For the wildlife enthusiasts, the green cover and humid climate of the state is ideal for tropical extravaganza. The ‘Great Indian Hornbill’ is mentioned repeatedly in the state – a fascination for it’s interesting plummage perhaps - though numbers have dwindled over the years. The evergreen forests host a formidable number of fauna, amongst which, the Blyth's tragopan is the most striking. It is a species of pheasant and the state bird of Nagaland. A hike in the Dzuko Valley is likely to award a sighting.When talking of sightings, also keep your eyes peeled for the amur falcons. When talking green, you cannot miss the first ‘Green Village’ of the country, Khonoma, also known as Khwunoria. The signature terraced fields and lush forested lands are the legit introduction to this village. The moniker comes from the community conservation efforts made by the village. Since the Nagas are hunters, the early part of the 20th century saw rapid killings of birds and animals for meat.
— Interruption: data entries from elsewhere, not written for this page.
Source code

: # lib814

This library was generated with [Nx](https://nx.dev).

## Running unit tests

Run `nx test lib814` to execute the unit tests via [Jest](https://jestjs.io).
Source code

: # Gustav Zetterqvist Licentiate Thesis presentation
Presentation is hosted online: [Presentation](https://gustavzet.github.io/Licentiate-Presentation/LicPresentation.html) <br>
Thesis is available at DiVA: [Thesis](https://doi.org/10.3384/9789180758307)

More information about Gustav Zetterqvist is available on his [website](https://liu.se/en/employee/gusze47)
In 1998, the Khonoma village council declared 20 sq km of the village as the Khonoma Nature Conservation and Tragopan Sanctuary (KNCTS), thus starting a revolution to safeguard its natural wonders.
A trip to Nagaland does not promise the razor sharp edged mountains of the Himalayas or dramatic cloudy views of Meghalaya, but it has a prodigious amount of cultural wealth that will keep bringing you back to the state.
We start the trip with a glimpse into the wild ways of Kaziranga, a World Heritage site. Even though the national park lies in Assam, it is an ideal gateway into Nagaland, and great add-on to kick-start the trip.While the first two days give you sighting opportunities of the one-horned rhinoceros amongst other animals, the rest of the days are spent exploring different villages of Nagaland, and seeing tribal life at close quarters. Think cosy kitchen fires, homestays, exclusive songs and dances for the group and copious amount of local cuisine. The trip ends with the annual Hornbill Festival, where all the tribes converge to showcase their culture. Local music, dances, martial arts, cuisines and living quarters (Morungs), offer a vivid account of the life in the Nagaland.
The idea is to get intimate with the local culture, unfamiliar terrains, people and all things ‘Nagaland’ instead of a ‘touristy’ trip. Note that this trip will include ample road travel, sleeping in non AC accommodations and maybe even camps. There is a fair amount of flexibility required, as invitations to local homes are dependent on the availability of the people. But be assured that there will be enough to do – simple hikes, far-flung local churches on hill tops and countless photography opportunities.